IMTU the Scout service was originally as you'd expect - a frontier scout service - but as the Imperium expanded it found the sort of individuals that were good at that first task were also good at watching the backwater interior space of the Imperium that wasn't important enough for the navy - in other words rangers in space :)

So IMTU the Scout service has an exterior division (ship and technical skills) and an interior division (ship and investigation skills).

In the modified career rules for this the [strike]Rangers[/strike] Scouts don't have much of a hierarchy and just defer to whichever one has the highest skill for a particular task. They also (IMTU) have the highest survival roll so their informal ranks are more a mark of the amount of time they haven't been killed. They change a lot but are currently: "oneup", "deuce", "threetime", fourfer and "full house".
Nice to see either I successfully infected someone with my Scout Ranger meme or it has been lurking and stealth infecting. :)

I like the Term names, that is cool and considering the Scout Service makes sense.

Also, liked someone's earlier comment about the Scouts serving like the Coast Guard, but I have a Space Guard for that. It's mostly locals with Imperial subsidies and grants for the poor systems to get SDBs. Still, might have it administered by the Scouts.
 
Nice to see either I successfully infected someone with my Scout Ranger meme or it has been lurking and stealth infecting. :)

I like the Term names, that is cool and considering the Scout Service makes sense.

Also, liked someone's earlier comment about the Scouts serving like the Coast Guard, but I have a Space Guard for that. It's mostly locals with Imperial subsidies and grants for the poor systems to get SDBs. Still, might have it administered by the Scouts.

I would think that they would, but it depends on what the chartered or conceptual perview of the Scouts (/Rangers) is UTU. I imagine the Scouts as one of those agencies that has to fight to define and keep ahold of it's charter and role as historical changes allows other organizations to try to creep in.

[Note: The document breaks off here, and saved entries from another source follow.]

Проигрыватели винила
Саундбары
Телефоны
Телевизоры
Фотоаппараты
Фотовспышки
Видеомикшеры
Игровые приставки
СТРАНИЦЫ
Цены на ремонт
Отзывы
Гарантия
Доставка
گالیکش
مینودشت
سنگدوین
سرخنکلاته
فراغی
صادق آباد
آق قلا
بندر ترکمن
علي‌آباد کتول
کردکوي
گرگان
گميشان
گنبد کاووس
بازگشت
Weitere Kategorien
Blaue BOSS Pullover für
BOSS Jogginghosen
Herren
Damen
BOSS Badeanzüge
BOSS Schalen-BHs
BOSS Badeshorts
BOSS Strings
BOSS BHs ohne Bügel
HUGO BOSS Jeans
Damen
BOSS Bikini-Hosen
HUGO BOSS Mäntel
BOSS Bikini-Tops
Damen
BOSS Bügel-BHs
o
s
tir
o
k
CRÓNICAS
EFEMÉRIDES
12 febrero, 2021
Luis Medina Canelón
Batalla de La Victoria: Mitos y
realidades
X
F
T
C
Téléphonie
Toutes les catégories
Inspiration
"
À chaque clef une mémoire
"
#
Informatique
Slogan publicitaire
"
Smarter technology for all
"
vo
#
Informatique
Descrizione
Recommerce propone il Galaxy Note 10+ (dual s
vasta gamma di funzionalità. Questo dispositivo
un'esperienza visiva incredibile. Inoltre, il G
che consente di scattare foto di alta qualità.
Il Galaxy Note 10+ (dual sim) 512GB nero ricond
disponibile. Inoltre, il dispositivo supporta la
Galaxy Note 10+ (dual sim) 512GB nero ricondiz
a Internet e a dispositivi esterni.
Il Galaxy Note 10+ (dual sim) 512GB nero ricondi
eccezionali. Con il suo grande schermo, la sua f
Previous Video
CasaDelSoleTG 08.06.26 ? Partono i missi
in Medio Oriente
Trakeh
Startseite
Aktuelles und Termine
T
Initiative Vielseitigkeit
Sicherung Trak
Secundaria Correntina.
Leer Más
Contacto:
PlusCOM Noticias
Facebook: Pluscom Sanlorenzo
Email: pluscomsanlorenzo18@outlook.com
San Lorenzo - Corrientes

Kinda like the marines during the shift from the age of sail or the Department of Human Services or USGS in U.S. civilian government.
 
... I imagine the Scouts as one of those agencies that has to fight to define and keep ahold of it's charter and role as historical changes allows other organizations to try to creep in. ...

IMTU the Imperium only cares about the clusters made up of the Alpha planets and their hinterland so the Scout service is the cheapest way to keep tabs on everywhere else.
 
Gus Grissom might disagree with you on your total reliance on fancy electronics.

If you don't know the reference, look it up.

I know perfectly well who Virgil Grissom was, and how he died.
RIP

But perhaps you missed the part about trans-atmospheric and small craft?
Apollo 1 isn't comparable to spacecraft built in space, never intended to land on planets.

IMTU (as it had been developing) I'm not using artificial gravity. Larger spacecraft are built in space and move from point to point in vacuum.

There are, IMTU, there are smaller craft that would have some shuttered and shielded viewports.
But that's not what I talking about, as I noted upthread.



This has been an influence:

http://www.projectrho.com/public_html/rocket/misconceptions.php

Scroll down to the section on windows for more on why a lot of open windows is not a useful , or safe, thing on the kind of hard sci fi space vessels I'm describing.